# Work item
Whenever a line in the data contains "MINERÍA", show that line.

# Data for analysis
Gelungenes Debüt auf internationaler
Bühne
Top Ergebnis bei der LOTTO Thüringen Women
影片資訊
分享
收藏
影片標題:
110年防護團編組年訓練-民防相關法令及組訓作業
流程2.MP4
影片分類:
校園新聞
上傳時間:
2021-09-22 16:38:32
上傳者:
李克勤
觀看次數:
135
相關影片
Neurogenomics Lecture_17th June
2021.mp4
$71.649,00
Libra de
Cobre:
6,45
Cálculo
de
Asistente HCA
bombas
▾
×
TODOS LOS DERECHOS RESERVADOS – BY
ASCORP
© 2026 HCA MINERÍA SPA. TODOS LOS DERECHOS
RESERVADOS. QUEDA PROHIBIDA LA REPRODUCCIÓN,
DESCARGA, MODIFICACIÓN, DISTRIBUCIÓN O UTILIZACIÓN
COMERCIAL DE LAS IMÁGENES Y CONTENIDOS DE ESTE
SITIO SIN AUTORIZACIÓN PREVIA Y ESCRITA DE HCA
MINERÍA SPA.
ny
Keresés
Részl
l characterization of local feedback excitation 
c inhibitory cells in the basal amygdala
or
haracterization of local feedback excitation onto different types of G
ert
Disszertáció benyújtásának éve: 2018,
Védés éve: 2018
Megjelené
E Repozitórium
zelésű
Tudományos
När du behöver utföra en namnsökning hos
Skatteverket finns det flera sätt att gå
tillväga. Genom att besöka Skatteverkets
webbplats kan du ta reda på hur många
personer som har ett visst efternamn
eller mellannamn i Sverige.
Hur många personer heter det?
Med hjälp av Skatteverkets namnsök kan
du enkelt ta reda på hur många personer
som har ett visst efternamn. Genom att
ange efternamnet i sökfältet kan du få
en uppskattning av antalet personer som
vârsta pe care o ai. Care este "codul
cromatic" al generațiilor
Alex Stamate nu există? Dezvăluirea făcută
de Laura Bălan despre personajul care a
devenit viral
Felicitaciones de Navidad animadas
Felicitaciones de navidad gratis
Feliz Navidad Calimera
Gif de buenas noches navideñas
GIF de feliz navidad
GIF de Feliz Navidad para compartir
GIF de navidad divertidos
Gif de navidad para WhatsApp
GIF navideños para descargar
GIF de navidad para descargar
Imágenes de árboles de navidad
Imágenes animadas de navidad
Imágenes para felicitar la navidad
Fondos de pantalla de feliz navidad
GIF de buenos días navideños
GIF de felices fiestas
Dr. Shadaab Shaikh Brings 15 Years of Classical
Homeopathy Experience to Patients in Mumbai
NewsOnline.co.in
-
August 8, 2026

# Task response
© 2026 HCA MINERÍA SPA. TODOS LOS DERECHOS
MINERÍA SPA.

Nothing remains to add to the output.